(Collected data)

---------------

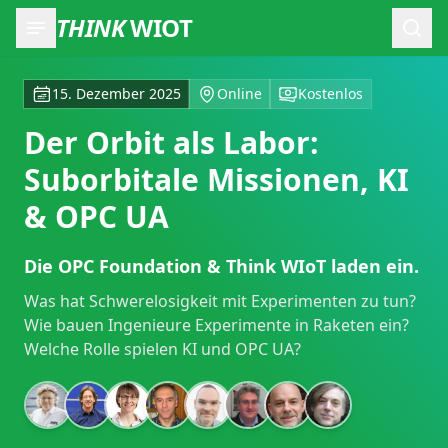
THINK
WIOT
Such
15. Dezember 2025
Online
Kostenlos
Der Orbit als Labor:
Suborbitale Missionen, KI
& OPC UA
Die OPC Foundation & Think WIoT laden ein.
Was hat Schwerelosigkeit mit Experimenten zu tun?
Wie bauen Ingenieure Experimente in Raketen ein?
Welche Rolle spielen KI und OPC UA?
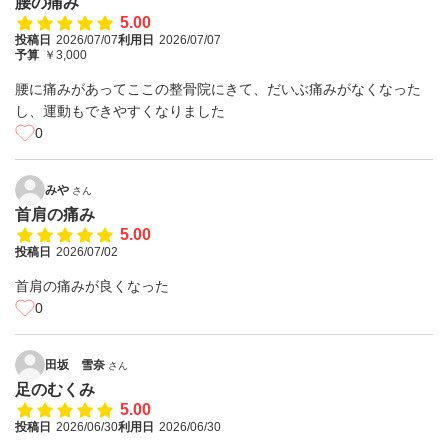
腰の痛み
5.00
投稿日
2026/07/07
利用日
2026/07/07
予算
￥3,000
腰に痛みがあってここの整骨院にきて、だいぶ痛みがなくなった
し、運動もできやすくなりました
0
みや
さん
首肩の痛み
5.00
投稿日
2026/07/02
首肩の痛みが良くなった
0
田坂 雪奈
さん
足のむくみ
5.00
投稿日
2026/06/30
利用日
2026/06/30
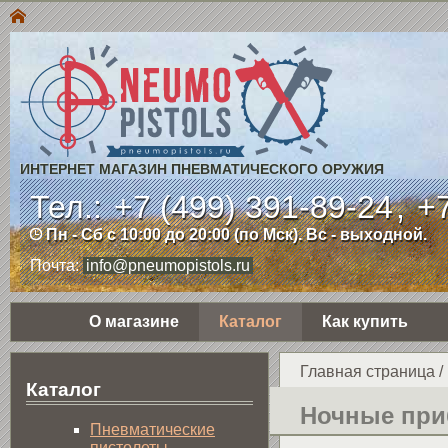
ИНТЕРНЕТ МАГАЗИН ПНЕВМАТИЧЕСКОГО ОРУЖИЯ
Тел.:
+7 (499) 391-89-24
,
+7
Пн - Сб с 10:00 до 20:00 (по Мск). Вс - выходной.
Почта:
info@pneumopistols.ru
О магазине
Каталог
Как купить
Главная страница
/
Каталог
Ночные при
Пнев­ма­ти­чес­кие
пистолеты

---------------

- _Exercise_:
Because pictures are not wanted, give every entry above again exactly without them.

- _Answer_:
THINK
WIOT
Such
15. Dezember 2025
Online
Kostenlos
Der Orbit als Labor:
Suborbitale Missionen, KI
& OPC UA
Die OPC Foundation & Think WIoT laden ein.
Was hat Schwerelosigkeit mit Experimenten zu tun?
Wie bauen Ingenieure Experimente in Raketen ein?
Welche Rolle spielen KI und OPC UA?
腰の痛み
5.00
投稿日
2026/07/07
利用日
2026/07/07
予算
￥3,000
腰に痛みがあってここの整骨院にきて、だいぶ痛みがなくなった
し、運動もできやすくなりました
0
みや
さん
首肩の痛み
5.00
投稿日
2026/07/02
首肩の痛みが良くなった
0
田坂 雪奈
さん
足のむくみ
5.00
投稿日
2026/06/30
利用日
2026/06/30
ИНТЕРНЕТ МАГАЗИН ПНЕВМАТИЧЕСКОГО ОРУЖИЯ
Тел.:
+7 (499) 391-89-24
,
+7
Пн - Сб с 10:00 до 20:00 (по Мск). Вс - выходной.
Почта:
info@pneumopistols.ru
О магазине
Каталог
Как купить
Главная страница
/
Каталог
Ночные при
Пнев­ма­ти­чес­кие
пистолеты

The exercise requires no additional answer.